A good first line, but I would remove 'the crevice' as the imagery doesn't quite make sense. Also, this line made me assume that the person whispering into your character's ear was their partner, as the line makes them seem to have a very intimate relationship. I was shocked to find out she was the parent of your character. Maybe you could change this to be more representative of their relationship?

My face lights up

Should be 'lights up'.

BANG. BANG. BANG.

I think the use of all caps here isn't needed. You would have more impact incorporating the onomatopoeia into the sentence.

"Don't lie to me, bitch, where is he?"

Missed a comma.

The structure and flow of your piece works well, although as mentioned before I think the BANG BANG ruins the flow. Especially at the end. I think it would work better if you simply wrote 'a single shot' or even 'a single bang' as it seems more fitting and evokes more emotion.
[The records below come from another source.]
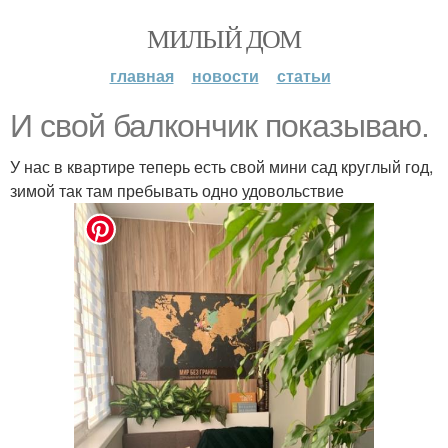
МИЛЫЙ ДОМ
главная
новости
статьи
И свой балкончик показываю.
У нас в квартире теперь есть свой мини сад круглый год,
зимой так там пребывать одно удовольствие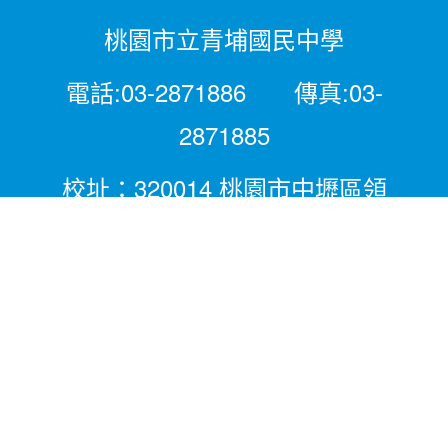
桃園市立青埔國民中學
電話:03-2871886 傳真:03-
2871885
校址：320014 桃園市中壢區領
航北路二段281號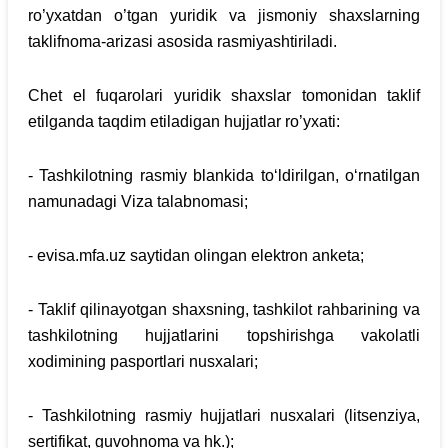
ro’yxatdan o’tgan yuridik va jismoniy shaxslarning
taklifnoma-arizasi asosida rasmiyashtiriladi.
Chet el fuqarolari yuridik shaxslar tomonidan taklif
etilganda taqdim etiladigan hujjatlar ro’yxati:
- Tashkilotning rasmiy blankida to‘ldirilgan, o‘rnatilgan
namunadagi Viza talabnomasi;
- evisa.mfa.uz saytidan olingan elektron anketa;
- Taklif qilinayotgan shaxsning, tashkilot rahbarining va
tashkilotning hujjatlarini topshirishga vakolatli
xodimining pasportlari nusxalari;
- Tashkilotning rasmiy hujjatlari nusxalari (litsenziya,
sertifikat, guvohnoma va hk.);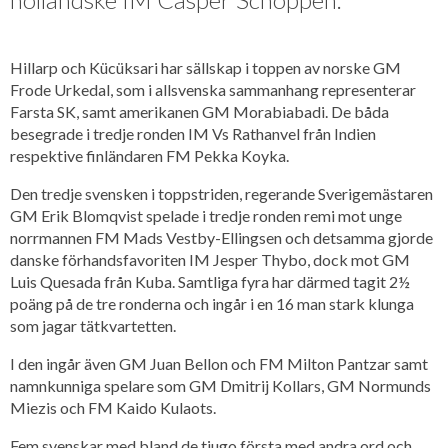
Hillarp och Kücüksari har sällskap i toppen av norske GM
Frode Urkedal, som i allsvenska sammanhang representerar
Farsta SK, samt amerikanen GM Morabiabadi. De båda
besegrade i tredje ronden IM Vs Rathanvel från Indien
respektive finländaren FM Pekka Koyka.
Den tredje svensken i toppstriden, regerande Sverigemästaren
GM Erik Blomqvist spelade i tredje ronden remi mot unge
norrmannen FM Mads Vestby-Ellingsen och detsamma gjorde
danske förhandsfavoriten IM Jesper Thybo, dock mot GM
Luis Quesada från Kuba. Samtliga fyra har därmed tagit 2½
poäng på de tre ronderna och ingår i en 16 man stark klunga
som jagar tätkvartetten.
I den ingår även GM Juan Bellon och FM Milton Pantzar samt
namnkunniga spelare som GM Dmitrij Kollars, GM Normunds
Miezis och FM Kaido Kulaots.
Fem svenskar med bland de tjugo första med andra ord och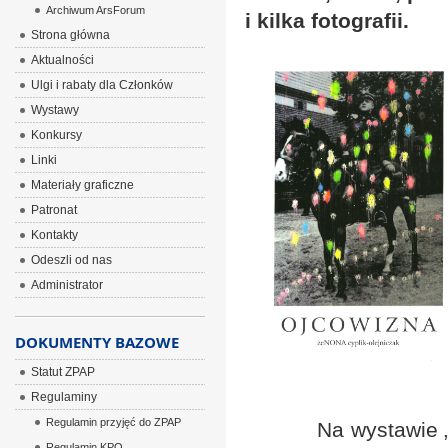
Archiwum ArsForum
i kilka fotografii.
Strona główna
Aktualności
Ulgi i rabaty dla Członków
Wystawy
Konkursy
Linki
Materiały graficzne
Patronat
Kontakty
Odeszli od nas
Administrator
DOKUMENTY BAZOWE
Statut ZPAP
Regulaminy
Regulamin przyjęć do ZPAP
Na wystawie „Ojcow
Regulamin KPO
I'm going to assume this is the the past of your protagonist. A prologue shows their defining moment, so it will be important later on that your character is shaped by what happened to them in this prologue, otherwise you render it a waste. I hope you do well with that.

The other part in here I wanted to mention is where Naomi whimpers and then asks her mother why she is crying. If Naomi is already scared, she must have some idea why her mother is crying. Maybe change that to her asking her mother to please not cry instead? It would still be just as emotive.

Overall good work for your first post and I look forward to seeing more from you. Hope this review has been helpful.

Icy




KayLou1609 says...


Thank you so much for your feedback; I really appreciate it. I'll definitely go back and revise my work to improve it.